I was disappointed, but not surprised, that the Federal Reserve Board did not raise interest rates at their meeting today.
Rates have been at this level (near 0%) for nine years now; it’s time to begin a gradual increase. Bond rates, 401Ks and savings accounts are all suffering, which impacts small investors, retirees and families far more than an increase would hurt big business and banks.
The low interest rates were touted to help businesses borrow money to expand during the “Great Recession”, but banks kept a tight hold on their money, preferring to hoard and/or invest themselves. And businesses generally didn’t feel they could afford to borrow money even at low interest. The low prime rate set by the Fed gave banks an excuse to lower the interest rates paid to savings accounts, even for those who in the past were considered premium customers.

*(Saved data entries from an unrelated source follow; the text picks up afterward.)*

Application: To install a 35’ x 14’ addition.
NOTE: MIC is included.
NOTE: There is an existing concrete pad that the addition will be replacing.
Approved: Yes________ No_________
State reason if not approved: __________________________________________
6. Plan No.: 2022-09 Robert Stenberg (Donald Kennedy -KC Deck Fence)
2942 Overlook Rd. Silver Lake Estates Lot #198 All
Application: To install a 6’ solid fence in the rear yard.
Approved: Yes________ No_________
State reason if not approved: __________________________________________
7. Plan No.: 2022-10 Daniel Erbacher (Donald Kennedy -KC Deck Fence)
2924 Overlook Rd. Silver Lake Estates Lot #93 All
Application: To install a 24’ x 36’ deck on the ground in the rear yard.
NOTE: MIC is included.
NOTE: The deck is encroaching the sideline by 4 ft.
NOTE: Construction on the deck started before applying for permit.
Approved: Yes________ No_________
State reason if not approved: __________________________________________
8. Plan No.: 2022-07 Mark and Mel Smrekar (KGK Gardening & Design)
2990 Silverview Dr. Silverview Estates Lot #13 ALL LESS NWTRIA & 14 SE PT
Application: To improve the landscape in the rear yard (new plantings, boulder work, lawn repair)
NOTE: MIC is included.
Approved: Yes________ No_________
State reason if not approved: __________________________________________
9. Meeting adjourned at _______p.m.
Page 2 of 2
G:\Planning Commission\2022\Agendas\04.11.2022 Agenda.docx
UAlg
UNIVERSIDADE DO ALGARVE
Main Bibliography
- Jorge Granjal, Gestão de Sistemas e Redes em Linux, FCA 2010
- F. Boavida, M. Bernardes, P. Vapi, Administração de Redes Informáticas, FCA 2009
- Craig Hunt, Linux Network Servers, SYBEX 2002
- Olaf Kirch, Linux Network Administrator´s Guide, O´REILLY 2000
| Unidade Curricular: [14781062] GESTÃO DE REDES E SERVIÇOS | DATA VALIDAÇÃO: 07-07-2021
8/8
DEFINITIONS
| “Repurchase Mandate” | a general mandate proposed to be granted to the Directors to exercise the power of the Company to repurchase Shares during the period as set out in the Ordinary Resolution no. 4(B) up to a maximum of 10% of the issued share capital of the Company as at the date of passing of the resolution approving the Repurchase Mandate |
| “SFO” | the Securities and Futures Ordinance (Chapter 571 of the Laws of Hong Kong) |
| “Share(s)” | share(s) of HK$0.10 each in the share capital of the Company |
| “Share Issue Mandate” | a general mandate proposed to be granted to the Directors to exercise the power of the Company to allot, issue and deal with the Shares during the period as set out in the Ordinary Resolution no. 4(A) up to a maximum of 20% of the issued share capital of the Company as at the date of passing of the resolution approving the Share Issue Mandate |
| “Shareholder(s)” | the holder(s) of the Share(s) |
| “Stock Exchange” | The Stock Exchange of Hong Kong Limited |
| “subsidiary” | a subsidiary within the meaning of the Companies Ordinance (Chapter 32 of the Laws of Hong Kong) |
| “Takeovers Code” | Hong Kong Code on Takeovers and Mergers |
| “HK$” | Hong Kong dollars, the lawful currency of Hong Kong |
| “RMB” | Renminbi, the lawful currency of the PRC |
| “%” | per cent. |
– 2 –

My opinion is that Fed members are afraid of the political fallout if they raise rates. It wouldn’t surprise me if the current administration is putting pressure on them to keep rates low. After all, if rates increase, the interest the federal government pays on the national debt will rise. That would put a strain on the federal budget, and increase calls for decreased spending and a balanced budget – two things the Obama administration has been adamantly against.
The government should stop meddling in the national economy. Market factors might be a bit volatile in the short term as necessary corrections naturally occur. But in the long-term, the economy will settle where it belongs and growth can begin again.